SAN JOSE — Downtown San Jose and San Francisco continue to suffer from sky-high vacancies that have left offices more than one-third empty despite microscopic improvements in the commercial real estate sector.
The grim statistics were contained in reports issued by Savills, a commercial real estate firm that closely tracks the office markets in downtown districts nationwide.
The uneven return to the office in the wake of the coronavirus has jolted urban cores in a big way, leaving behind a forbidding landscape of empty spaces, feeble rents, slumping property values, and — particularly in San Francisco — waves of foreclosures of offices, retail and hotel properties.
Here are the details for office vacancies in downtown San Jose and San Francisco for the January-through-March first quarter of 2024, as reported by Savills:
— Downtown San Jose had a 35.6% office vacancy rate in the first quarter, compared with 35.7% in the fourth quarter of 2023.
— San Francisco had an office vacancy level of 36.3% in the 2024 first quarter, compared with 36.7% in the 2023 fourth quarter.
Savills didn’t survey the downtown Oakland market. Colliers, a commercial real estate firm, is tracking the downtown Oakland sector.
Downtown Oakland’s office vacancy rate was 19.7% in the first quarter, slightly worse than the 19.6% vacancy level in the fourth quarter of 2023, according to Colliers.
Owners of office buildings have managed to keep rental rates relatively stable in both downtown San Jose and San Francisco.
But building owners might find it tough to keep that trend in place.
In San Francisco, the value of One Market Plaza has plunged 29%. Another office building on Market Street suffered a 90% nosedive in its value when it sold recently.
Office building values have also plummeted in downtown San Jose.
In December 2023, the purchase of the 303 Almaden Boulevard office tower for $23.8 million represented a 70% decline in its value compared with the last time the highrise sold, in 2017.
In February 2024, the two-tower office complex at the corner of North Market Street and West St. John Street was bought for $34.2 million. That price was 77% below the building’s value the last time it was sold a few years ago.

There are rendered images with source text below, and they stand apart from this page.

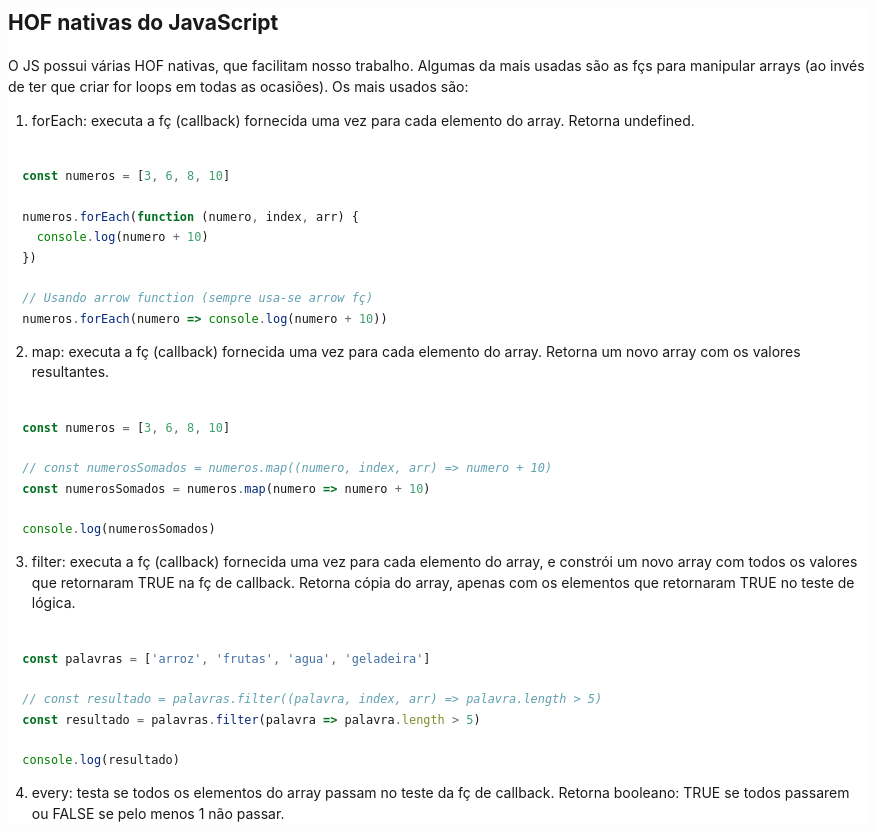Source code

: 
## HOF nativas do JavaScript

O JS possui várias HOF nativas, que facilitam nosso trabalho. Algumas da mais usadas são as fçs para manipular arrays (ao invés de ter que criar for loops em todas as ocasiões). Os mais usados são:


1) forEach: executa a fç (callback) fornecida uma vez para cada elemento do array.
Retorna undefined.

```js

  const numeros = [3, 6, 8, 10]

  numeros.forEach(function (numero, index, arr) {
    console.log(numero + 10)
  })

  // Usando arrow function (sempre usa-se arrow fç)
  numeros.forEach(numero => console.log(numero + 10))

```


2) map: executa a fç (callback) fornecida uma vez para cada elemento do array.
Retorna um novo array com os valores resultantes.

```js

  const numeros = [3, 6, 8, 10]

  // const numerosSomados = numeros.map((numero, index, arr) => numero + 10)
  const numerosSomados = numeros.map(numero => numero + 10)

  console.log(numerosSomados)

```


3) filter: executa a fç (callback) fornecida uma vez para cada elemento do array, e constrói um novo array com todos os valores que retornaram TRUE na fç de callback.
Retorna cópia do array, apenas com os elementos que retornaram TRUE no teste de lógica.

```js

  const palavras = ['arroz', 'frutas', 'agua', 'geladeira']

  // const resultado = palavras.filter((palavra, index, arr) => palavra.length > 5)
  const resultado = palavras.filter(palavra => palavra.length > 5)

  console.log(resultado)

```


4) every: testa se todos os elementos do array passam no teste da fç de callback.
Retorna booleano: TRUE se todos passarem ou FALSE se pelo menos 1 não passar.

By happenstance, the buyers for both of the downtown San Jose office complexes were groups led by George Mersho, chief executive officer of the Shoe Palace.
The fundamentals that helped office prices and rents rocket to previously undreamt-of heights in downtown San Jose began to crumble in 2020 with the coronavirus outbreak and the government-ordered business shutdowns to combat the spread of the deadly virus.
Even worse, tech companies starting in 2022 began to chop Bay Area jobs in big numbers, a downsizing that also curbed their respective appetites for office space.
Office vacancies rose and rents flattened, unsettling trends that helped to undermine office building values throughout the Bay Area.